Deciding for your highest and best interest
by Jill Sockman
So, I was giving some thought to how we make decisions. In personality tests, this process is often broken down into two categories: intellectual/factual or emotional/intuitive. As I understand it, most of us have a primary method (one or the other) as the place from which we decide.
I’d like to add another element, continuing on from my ramblings last month. How many of our decisions are truly decisions and not just default reactions? How many things do we do without much mindfulness or introspection? And even more, how many of our choices are based on erroneous beliefs and patterns of behavior (samskara!) instead of in-the-moment presence with what is best?
My answer is too many, and I want to change that. I’ve come to recognize that I make a lot of decisions that are in the best interest of others (or so I’d like to believe) and not really the best choice for me. What I am slowly, glacially beginning to understand is that if it’s not the right thing for me (in the bigger “highest and best” sort of way) it’s not the right thing for anyone else either. Seems simple enough, but a little tougher to implement when you’re not in the habit.

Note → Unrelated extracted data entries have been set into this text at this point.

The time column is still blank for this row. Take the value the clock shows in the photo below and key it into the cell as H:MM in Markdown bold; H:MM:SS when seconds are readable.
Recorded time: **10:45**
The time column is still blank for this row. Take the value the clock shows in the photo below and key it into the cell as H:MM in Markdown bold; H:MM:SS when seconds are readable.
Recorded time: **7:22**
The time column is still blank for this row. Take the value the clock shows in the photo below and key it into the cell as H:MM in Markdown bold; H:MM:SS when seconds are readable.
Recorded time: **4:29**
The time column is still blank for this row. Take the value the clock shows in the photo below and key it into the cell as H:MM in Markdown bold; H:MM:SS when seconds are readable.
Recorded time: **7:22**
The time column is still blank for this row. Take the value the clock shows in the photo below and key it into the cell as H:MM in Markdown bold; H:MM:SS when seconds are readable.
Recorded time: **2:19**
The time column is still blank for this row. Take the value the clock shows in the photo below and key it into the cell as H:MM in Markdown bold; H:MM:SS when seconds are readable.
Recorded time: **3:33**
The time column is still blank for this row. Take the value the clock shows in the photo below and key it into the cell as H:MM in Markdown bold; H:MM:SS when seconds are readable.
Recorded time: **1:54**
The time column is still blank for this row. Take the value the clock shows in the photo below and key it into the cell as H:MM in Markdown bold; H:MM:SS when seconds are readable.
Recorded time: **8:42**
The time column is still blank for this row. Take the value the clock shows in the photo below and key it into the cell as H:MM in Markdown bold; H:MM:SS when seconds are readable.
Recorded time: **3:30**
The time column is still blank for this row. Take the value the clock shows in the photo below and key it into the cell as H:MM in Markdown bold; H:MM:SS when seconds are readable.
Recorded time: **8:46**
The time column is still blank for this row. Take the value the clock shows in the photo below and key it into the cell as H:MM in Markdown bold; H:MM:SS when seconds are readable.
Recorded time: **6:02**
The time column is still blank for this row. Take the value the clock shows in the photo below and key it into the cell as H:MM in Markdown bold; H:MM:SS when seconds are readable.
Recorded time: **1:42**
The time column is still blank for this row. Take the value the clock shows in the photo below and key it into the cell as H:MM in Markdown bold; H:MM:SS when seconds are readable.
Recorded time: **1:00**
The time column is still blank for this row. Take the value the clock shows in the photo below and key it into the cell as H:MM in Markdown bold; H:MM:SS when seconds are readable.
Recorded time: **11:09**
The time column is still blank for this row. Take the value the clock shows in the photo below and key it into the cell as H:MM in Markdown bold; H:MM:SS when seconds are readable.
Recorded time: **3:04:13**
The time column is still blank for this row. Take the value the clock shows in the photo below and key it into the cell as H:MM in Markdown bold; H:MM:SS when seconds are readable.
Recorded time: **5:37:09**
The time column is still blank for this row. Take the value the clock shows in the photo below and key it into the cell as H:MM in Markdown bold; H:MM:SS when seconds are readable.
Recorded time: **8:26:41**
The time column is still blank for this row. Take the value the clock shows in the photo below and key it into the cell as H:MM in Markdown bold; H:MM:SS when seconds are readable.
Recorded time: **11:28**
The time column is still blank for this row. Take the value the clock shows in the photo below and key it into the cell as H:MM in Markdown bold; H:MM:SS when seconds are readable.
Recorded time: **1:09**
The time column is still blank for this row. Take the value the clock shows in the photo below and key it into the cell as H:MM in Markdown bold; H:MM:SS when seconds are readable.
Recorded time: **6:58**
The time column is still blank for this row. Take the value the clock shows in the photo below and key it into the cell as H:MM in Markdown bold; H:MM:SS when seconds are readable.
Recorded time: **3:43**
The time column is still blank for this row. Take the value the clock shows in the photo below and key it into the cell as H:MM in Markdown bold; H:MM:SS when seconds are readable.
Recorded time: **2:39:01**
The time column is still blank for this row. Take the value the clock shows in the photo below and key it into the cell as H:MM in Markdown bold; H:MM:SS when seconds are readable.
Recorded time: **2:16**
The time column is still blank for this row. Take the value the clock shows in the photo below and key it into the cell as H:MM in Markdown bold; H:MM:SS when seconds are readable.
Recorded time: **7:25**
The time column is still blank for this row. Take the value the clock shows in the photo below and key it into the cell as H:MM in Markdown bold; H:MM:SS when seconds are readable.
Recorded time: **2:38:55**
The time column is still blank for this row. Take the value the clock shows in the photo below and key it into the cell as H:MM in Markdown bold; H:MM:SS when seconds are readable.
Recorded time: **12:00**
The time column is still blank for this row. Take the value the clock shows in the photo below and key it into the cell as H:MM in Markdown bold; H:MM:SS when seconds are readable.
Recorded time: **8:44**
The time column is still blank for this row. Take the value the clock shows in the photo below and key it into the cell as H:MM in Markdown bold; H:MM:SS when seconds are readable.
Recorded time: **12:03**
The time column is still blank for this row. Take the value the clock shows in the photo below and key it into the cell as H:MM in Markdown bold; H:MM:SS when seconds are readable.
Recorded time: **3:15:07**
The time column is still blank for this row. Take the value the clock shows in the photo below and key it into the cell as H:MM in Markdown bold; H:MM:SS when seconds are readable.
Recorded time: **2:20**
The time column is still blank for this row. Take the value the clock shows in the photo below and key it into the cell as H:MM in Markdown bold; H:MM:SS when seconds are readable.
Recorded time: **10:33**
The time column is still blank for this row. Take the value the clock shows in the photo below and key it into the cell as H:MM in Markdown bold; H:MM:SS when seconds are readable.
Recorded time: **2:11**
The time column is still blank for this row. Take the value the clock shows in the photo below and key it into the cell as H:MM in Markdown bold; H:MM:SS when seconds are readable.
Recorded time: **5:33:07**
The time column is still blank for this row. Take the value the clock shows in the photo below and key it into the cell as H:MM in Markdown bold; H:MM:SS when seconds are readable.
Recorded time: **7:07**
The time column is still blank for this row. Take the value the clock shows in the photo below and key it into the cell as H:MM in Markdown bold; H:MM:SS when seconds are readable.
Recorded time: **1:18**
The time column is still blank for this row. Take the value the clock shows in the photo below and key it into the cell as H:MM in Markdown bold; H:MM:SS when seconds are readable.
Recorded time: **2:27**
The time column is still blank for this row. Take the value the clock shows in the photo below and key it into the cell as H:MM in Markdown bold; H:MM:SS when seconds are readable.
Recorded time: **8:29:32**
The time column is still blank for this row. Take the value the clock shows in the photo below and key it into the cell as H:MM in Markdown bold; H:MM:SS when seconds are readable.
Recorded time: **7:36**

This is the thing about sva dharma- your own personal path/truth/way. When you are doing the right thing, at the right time for you, you’re actually serving the collective in ways more far reaching than you can imagine. We are all connected, and as you walk your own way with clarity and integrity, you are in exactly the right place to help others do the same. So as you make that next decision, maybe the first question to ask is, Is this in my highest and best interest? And go from there.